Woman photographer Heather Agyepong discusses igniting new conversations around Bristol’s art collections for Bristol Photo Festival 2021.
‘Beyond the Frame’ features images by Jessa Fairbrother, as well as Contemporary Heroines Heather Agyepong and Lua Ribeira, interspersed within the Bristol Museum & Art Gallery. In a series of separate interventions, the artists’ works are displayed amongst the galleries in order to spark new conversations regarding the museum’s art collection. Jessa Fairbrother’s intervention questions historic depictions of womanhood through the staging of her images – which explore the themes of femininity and motherhood – among pre-Raphaelite paintings and modern French art. For the intervention titled ‘Craving Gaps’, a selection of Lua Ribeira’s images are distributed within the museum’s Renaissance, modern and contemporary galleries with the motivation to “question the role images play within the social construction of groups and categories.” Lastly, Heather Agyepong’s intervention ‘Memorialization in the Age of Forgetting’ offers a postcolonial perspective on the gallery, featuring her images amongst the 18th century Grand Tour paintings. Overall, ‘Beyond the Frame’ offers a refreshing take on the museum as a site of cultural heritage and what that means for those who have been left out or misrepresented.
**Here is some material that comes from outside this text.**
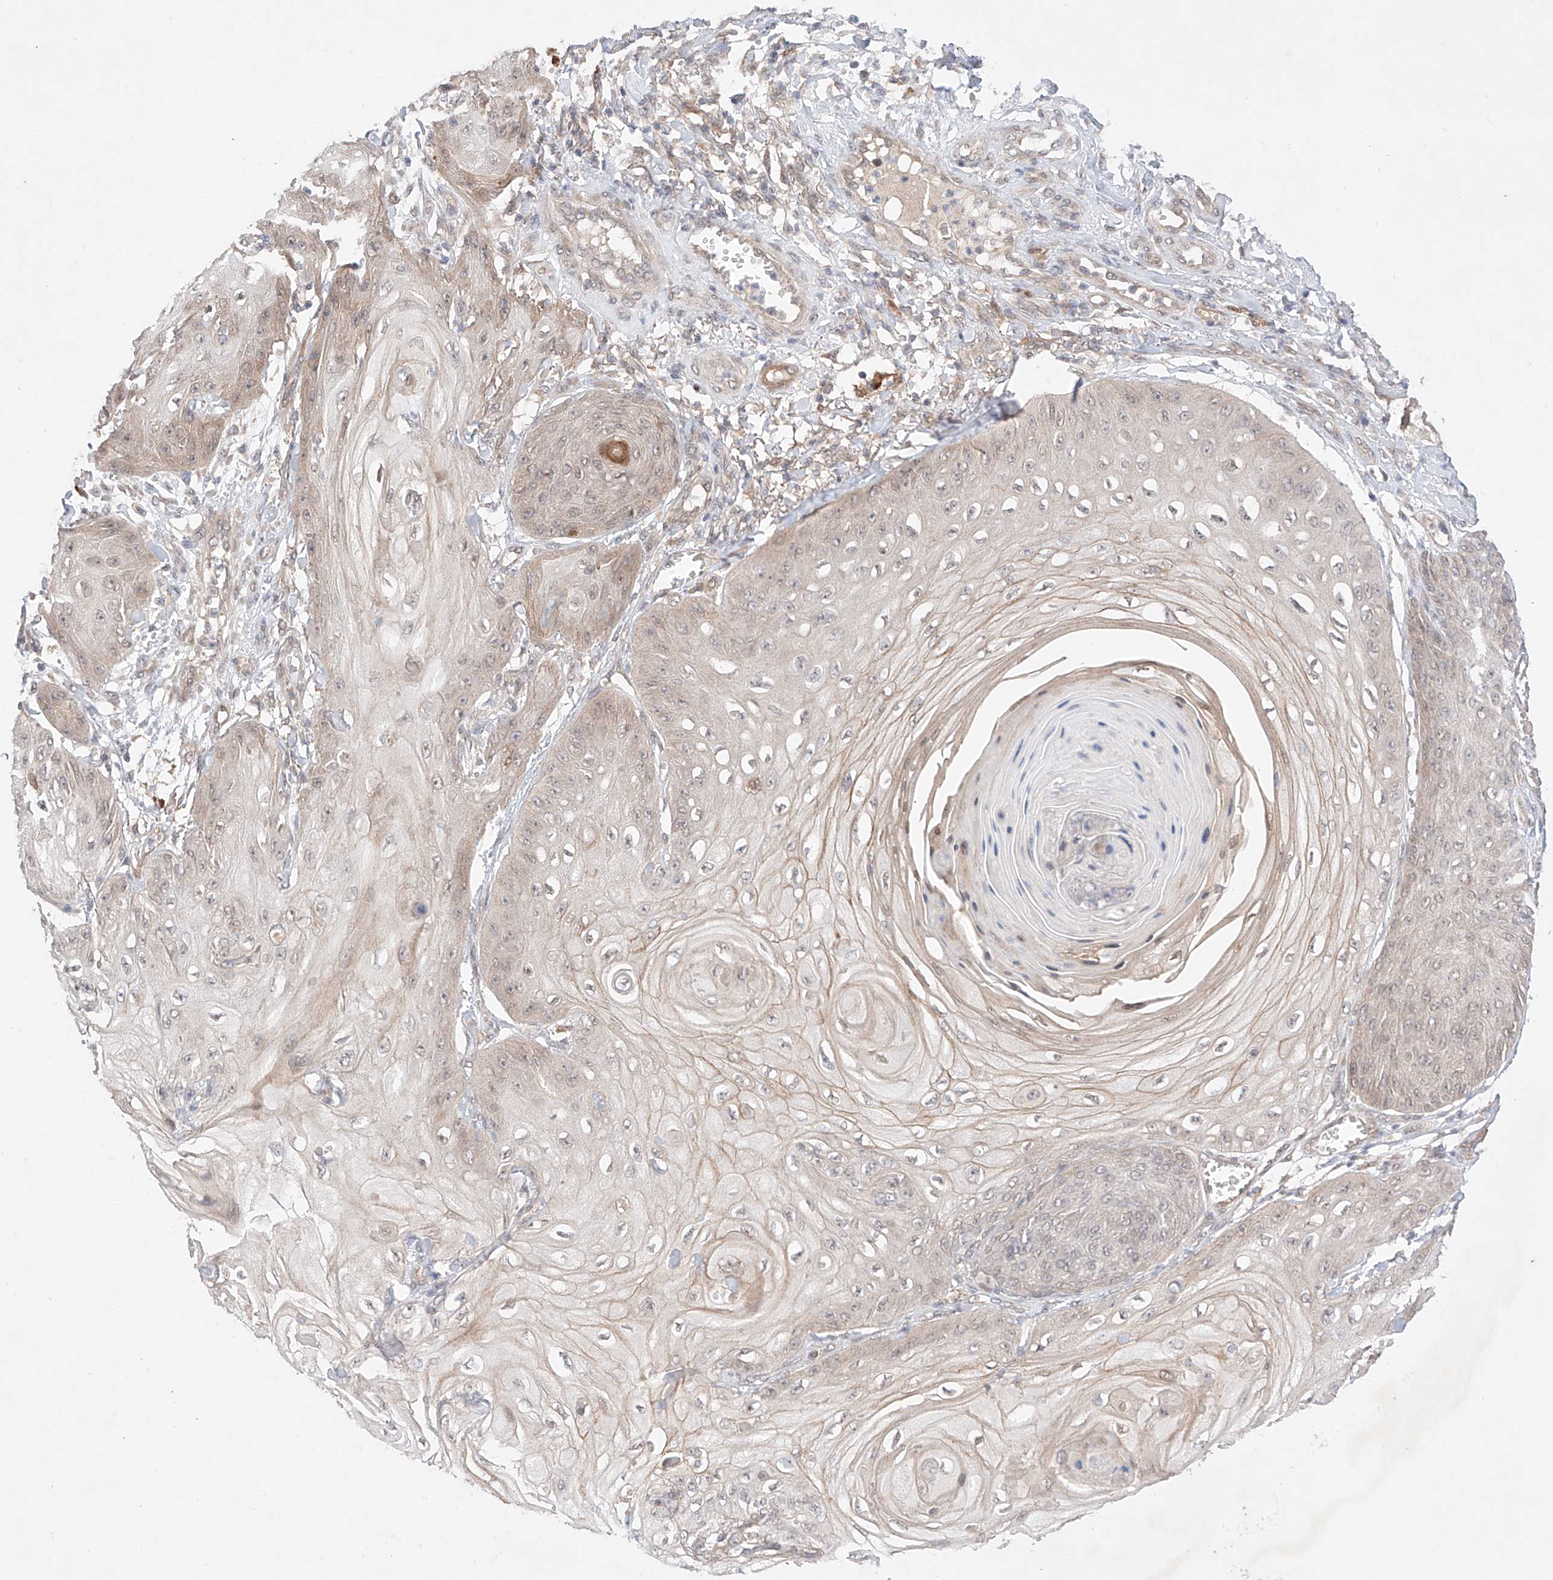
{"staining": {"intensity": "weak", "quantity": "25%-75%", "location": "cytoplasmic/membranous"}, "tissue": "skin cancer", "cell_type": "Tumor cells", "image_type": "cancer", "snomed": [{"axis": "morphology", "description": "Squamous cell carcinoma, NOS"}, {"axis": "topography", "description": "Skin"}], "caption": "Skin squamous cell carcinoma tissue demonstrates weak cytoplasmic/membranous staining in about 25%-75% of tumor cells, visualized by immunohistochemistry.", "gene": "ZNF124", "patient": {"sex": "male", "age": 74}}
The exhibition is currently on display at the Bristol Museum & Art Gallery until the October 10 2021.
Hundred Heroines’ has caught up with Heroine Heather Agyepong to discuss her intervention ‘Memorialization in the Age of Forgetting’. Her intervention features images from her 2016 series ‘Too Many Blackamoors’, which was inspired by re-enactment phototherapy and her own experience as a “young Black woman, dealing with the macro and micro traumas of racism encountered while travelling around European countries.” Read on to find out more about what Heather hopes viewers will gain from the exhibition.
Too Many Blackamoors (#2), 2015, © Heather Agyepong. (Courtesy of the artist-Autograph ABP)
Enez Nathié: ‘Beyond the Frame’ hopes to create new conversations regarding the Bristol museum’s art collections. Why do you think this is an important task (both on a smaller scale and regarding cultural heritage at large)?
Heather Agyepong: I think Bristol as a city is going through a transitional time; questions around erasure, memory and memorization are all at the fore and I think art galleries and museums play a part in our collective legacy. My intervention speaks to those questions and just gently asks who do we remember and who is missing? I believe those queries help expand our knowledge on who we are; both locally and in a wider context. They help us create a more expansive and truthful representation of what artists contributions are worth collecting and also educating the next generation on. Any organisation that has public funds attached to it has that responsibility.
EN: What conversations do you hope are sparked from the displaying of your photographs from ‘Too Many Blackamoors’ amongst the Grand Tour paintings from the 18th century?
HA: If the work can make people ask questions around representation, erasure and the missing then I’d be happy with that.
EN: Your 2016 series ‘Too Many Blackamoors’ is inspired by 19th century cartes-de-visite of the West African adopted goddaughter of Queen Victoria, Lady Sarah Forbes Bonetta. Why did you choose Sarah Forbes Bonetta as a template for this series?
HA: I found Sarah Forbes Bonetta’s story fascinating, but I was particularly interested in the loss and distress she must have felt being taken to a strange place, away from her family and given this new identity. Ideas around mental health, Black female fragility and images of softness was something I found easier to access with Forbes Bonetta as my muse. By looking back on her life, it helped me to face many issues that were right in front of me.
EN: In one of the images in the series you are holding a copy of ‘Staying Power: The History of Black People in Britain’ by Peter Fryer which features Queen Elizabeth’s letter to the London Mayor in 1596 which inspired the title of your series. How has researching Britain’s history been important to your artistic work?
HA: It’s an education right. No one told me anything at school. I was taught that history about black people started and ended with violence. There was no nuance, no joy and it was very American for me. I was never told about any Black British history. Doing my own research now, I really got an understanding about this idea of gatekeepers, how value is assigned to certain stories and how oppressive and dangerous these historic omissions actually can be. Looking back has been both therapeutic and galvanizing.